Francisco is a recipient of the 1997 Mexican Government Ohtli Medal; the 1998 Hispanic Heritage Award from the Austin Independent School District; the 2000 Providence Portland Medical Center Mission Leadership Award; and the 2006 Citizen of the Year Award from the Oregon Chapter of the National Association of Social Workers.  Francisco earned his bachelor’s degree in Electrical Engineering from the University of El Salvador and has thirty years of experience in community organizing, leadership development, and social service program design in the United States and Latin America.

Ryan Dibble, panelist on the Criminal Law and Immigration panel
Ryan Dibble has been a Deputy District Attorney for the Los Angeles County District Attorney's Office since 2006, and he currently carries a felony trial caseload in Long Beach.  As a District Attorney, Mr. Dibble has prosecuted crimes ranging from petty theft and driving under the influence to homicide.  Mr.
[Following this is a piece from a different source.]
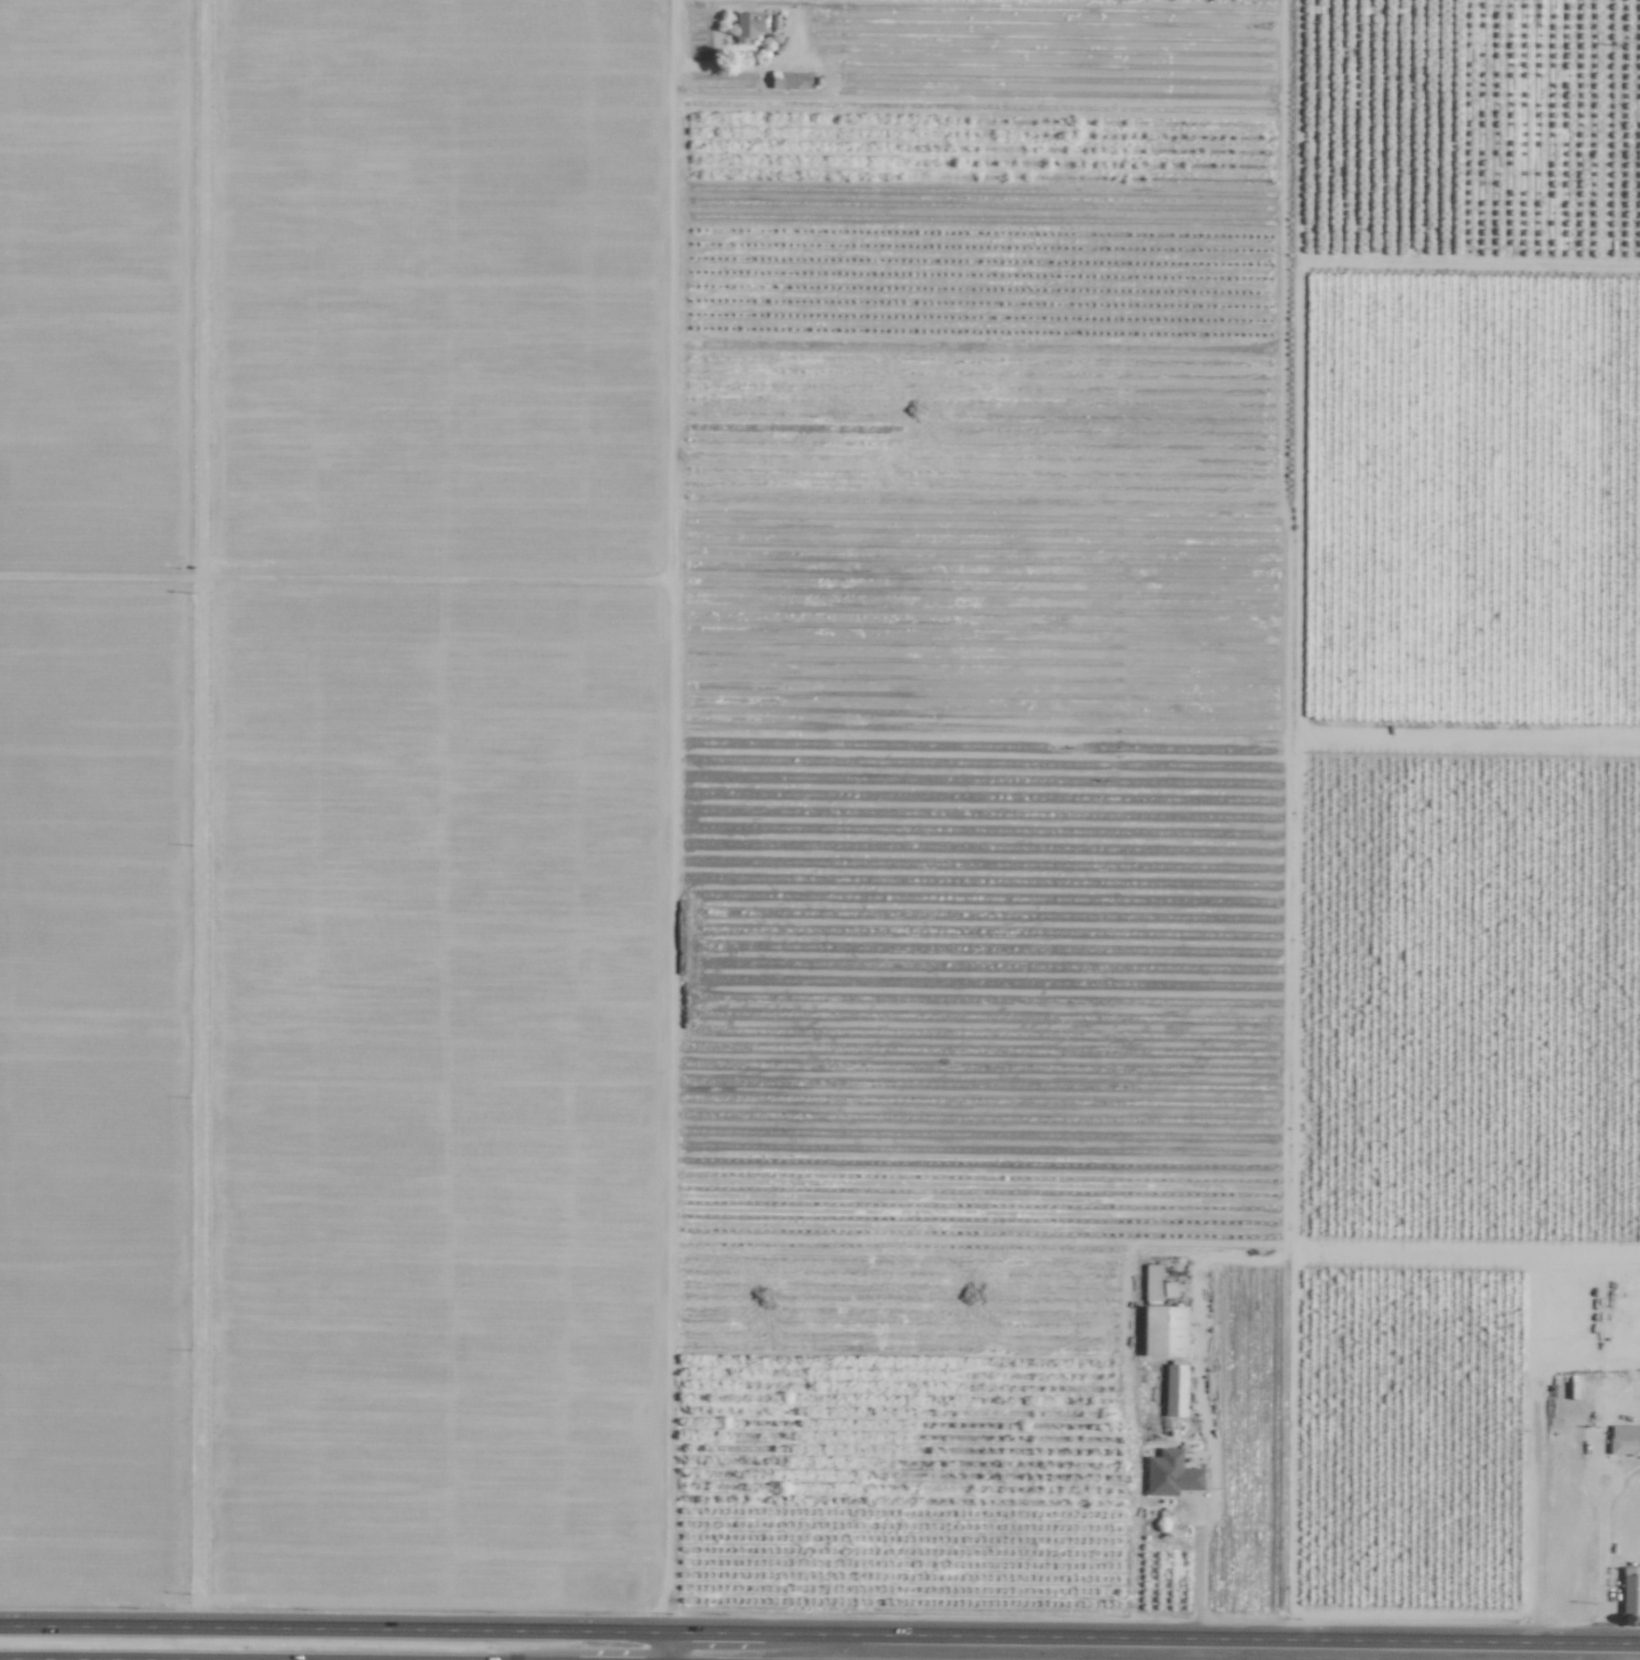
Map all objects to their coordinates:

Dibble also prosecuted juvenile crimes for one year in Compton.  Today, a significant number of Mr. Dibble's cases involve immigration issues.  Mr. Dibble most frequently encounters immigration issues in his work through immigrant case filings, as well as through the negotiation of defendant plea bargains and the location of material witnesses for trial.  While in law school at the University of Southern California, Mr. Dibble served as a summer intern for the United States Attorney's Office in Washington, D.C., where he assisted the Transnational Crimes Unit in the prosecution of immigration fraud.